La natura dell'evoluzione del conflitto destra-sinistra è dettata, abbiamo detto, dall'esigenza dell'adeguamento della classe alle necessità imposte dallo sviluppo delle forze di produzione; ed è d'altronde su questo fronte che possono acquistare un senso le due etichette di destra e sinistra. Nel seno della classe borghese esse non significano e non possono significare nulla, giacché non soltanto l'unico problema è di vedere quale sia la forza sociale che polarizza gli interessi dell'insieme della classe, ma è certo che, se si lascia a queste due parole il significato corrente per cui l'una è la forza del passato condannato e l'altra quella dell'avvenire inevitabile, è impossibile non riconoscere che il fascismo, per esempio, da tutti qualificato forza di destra era invece una forza sociale di sinistra.

L'erede diretto dello sviluppo delle forze di produzione è il proletariato, che potrà far scattare l'arma della sua rivoluzione solo quando esse entreranno in urto definitivo coi rapporti sociali contrassegnati dal dominio della classe borghese. E' in questo campo che le due parole destra e sinistra acquistano un significato corrispondente alla realtà di ieri e a quella di oggi.

E' destra borghese quella che si ostina a non comprendere la lezione degli avvenimenti e non capisce che si deve adattare il trittico della rivoluzione francese «libertà, fraternità, eguaglianza» al crescere dell'intervento dello stato sia a scapito delle individualità capitaliste, sia contro le possibilità di movimento degli sfruttati individualmente considerati. Anche qui, contrariamente all'uso delle due parole, è la sinistra che personalizza l'inevitabile avvento di una forma di organizzazione sociale comportante un accentuarsi della costrizione, del controllo, della soffocazione dell'individuo nella società borghese.

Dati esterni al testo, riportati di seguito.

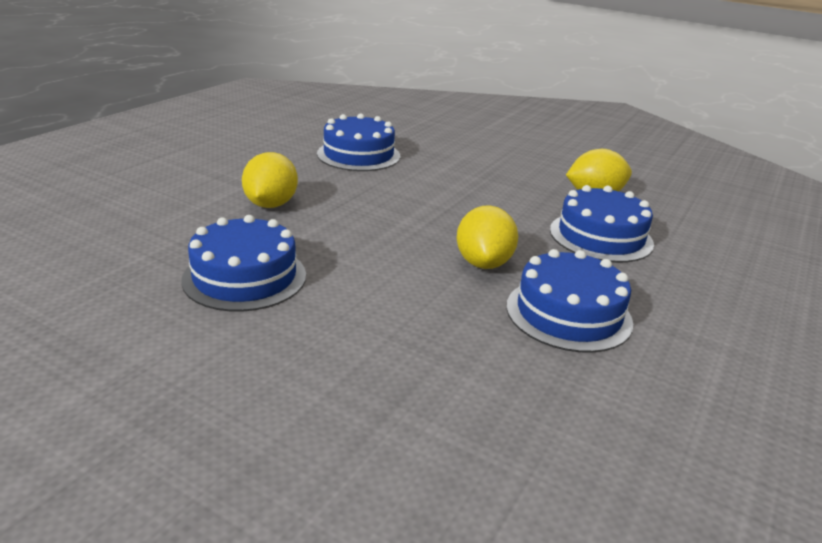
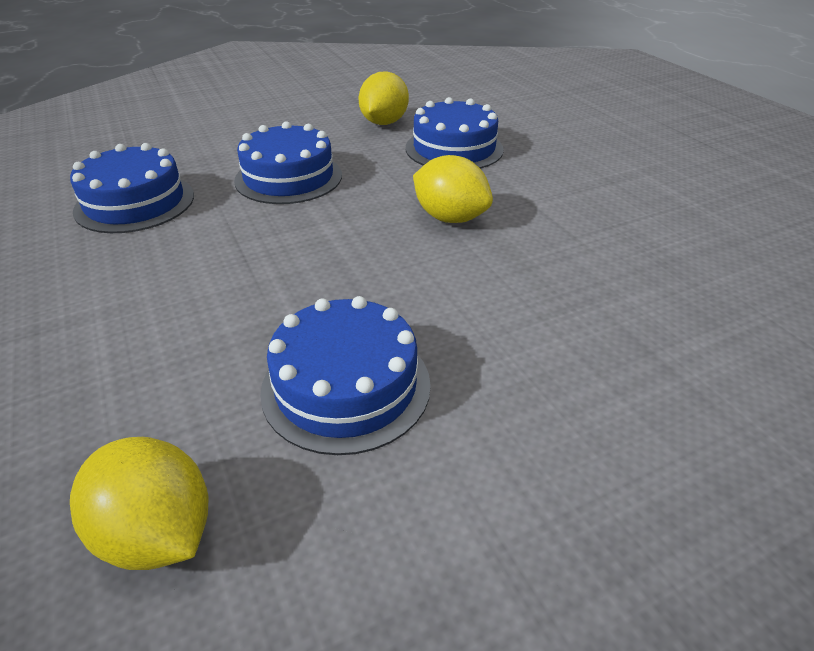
camera: 55 degrees left, 10 degrees up
(271, 204) = (181, 308): yellow lemon -> yellow lemon (158, 533)
(568, 314) = (560, 211): blue cake -> blue cake (288, 177)

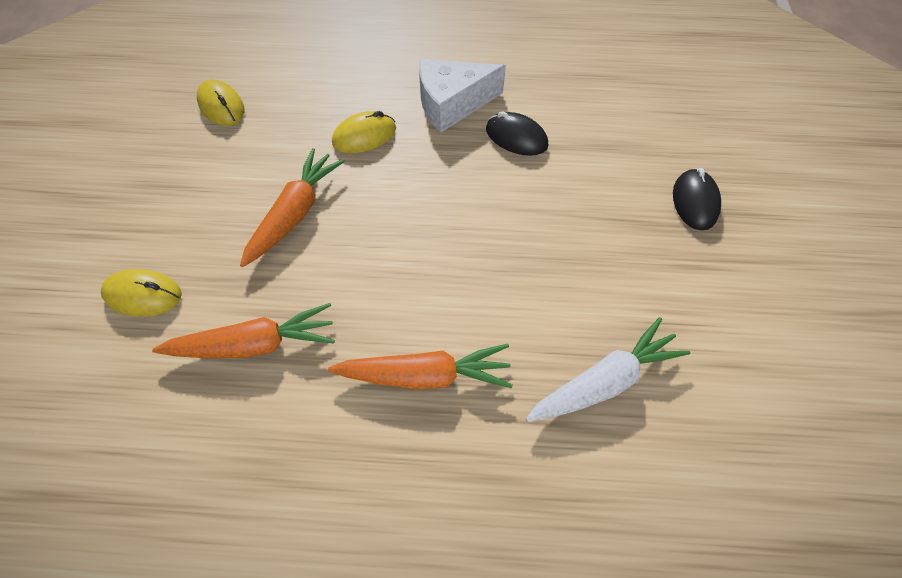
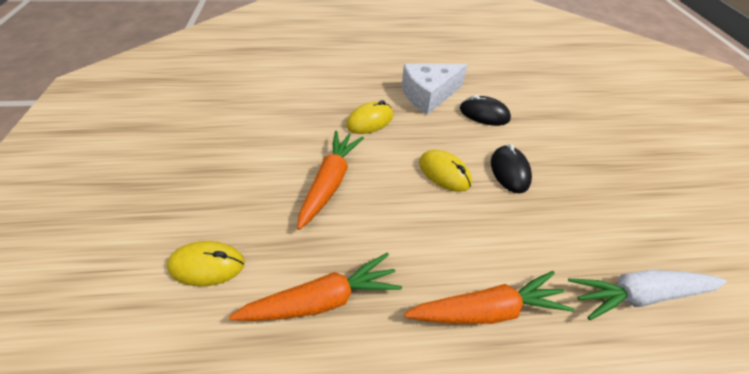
camera: 10 degrees left, 10 degrees down
(221, 106) = (250, 108): yellow mouse -> yellow mouse (444, 173)
(604, 381) = (638, 294): white carrot -> white carrot turned 150 degrees counterclockwise
(694, 202) = (631, 147): black mouse -> black mouse (509, 171)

Nella fase ascendente del capitalismo i due termini avevano un valore limitato agli Stati in cui le due forze borghesi agivano. Di più, l'adattamento della struttura sociale all'ancora indipendente sviluppo del monopolismo non comportava l'automatico accalappiamento della classe degli sfruttati, ed il «riformismo» borghese (che strappava all'individualità capitalista la fissazione dei salari per passarla alle Centrali padronali ed operaie allora solamente «sorvegliate» dallo stato) poteva coesistere col «riformismo» nel seno del proletariato, mentre l'ala rivoluzionaria del movimento socialista trovava ancora la possibilità di mantenere la sua autonomia di classe e lottare nel seno stesso delle organizzazioni sindacali e politiche dirette dai Jaures, Bernstein, Turati, pallide prefigurazioni dei Togliatti, Nenni, Saragat o Pastore.

La fase attuale del capitalismo non comporta che una modificazione nel senso dell'estensione del processo precedente, nessuna modificazione di sostanza. Corrispondentemente al concentrarsi del capitale internazionale nei due centri di Mosca e Washington, si assiste all'internazionalizzarsi della destra e della sinistra che hanno varcato le precedenti frontiere nazionali: Le due parole si applicano ora alle forze politiche che emanano dai due centri.

Dov'è la destra?, dov'è la sinistra? A Mosca od a Washington?

I rivoluzionari marxisti si pongono questo quesito dopo aver preventivamente chiarito che l'una e l'altra, essendo forze sociali della stessa classe, si disputano su un solo fronte quale delle due forme di organizzazione sociale corrisponde al problema posto oggi dallo sviluppo delle forze di produzione (giacché, per nostra fortuna, il problema di domani è indiscutibilmente risolto, il detto sviluppo imponendo una trasformazione che non si limiterà alla struttura del privilegio, ma alla sua distruzione violenta)? Quale delle due ha per sé l'avvenire capitalista? Quella dell'avocazione da parte dello Stato della proprietà dei mezzi di produzione e della forza di lavoro, quella del controllo e della direzione delle due proprietà? La moscovita o l'americana? A chi? Sulle tracce di Mussolini entrambi rispondono «a noi». I rivoluzionari rispondono: «contro la vostra combutta».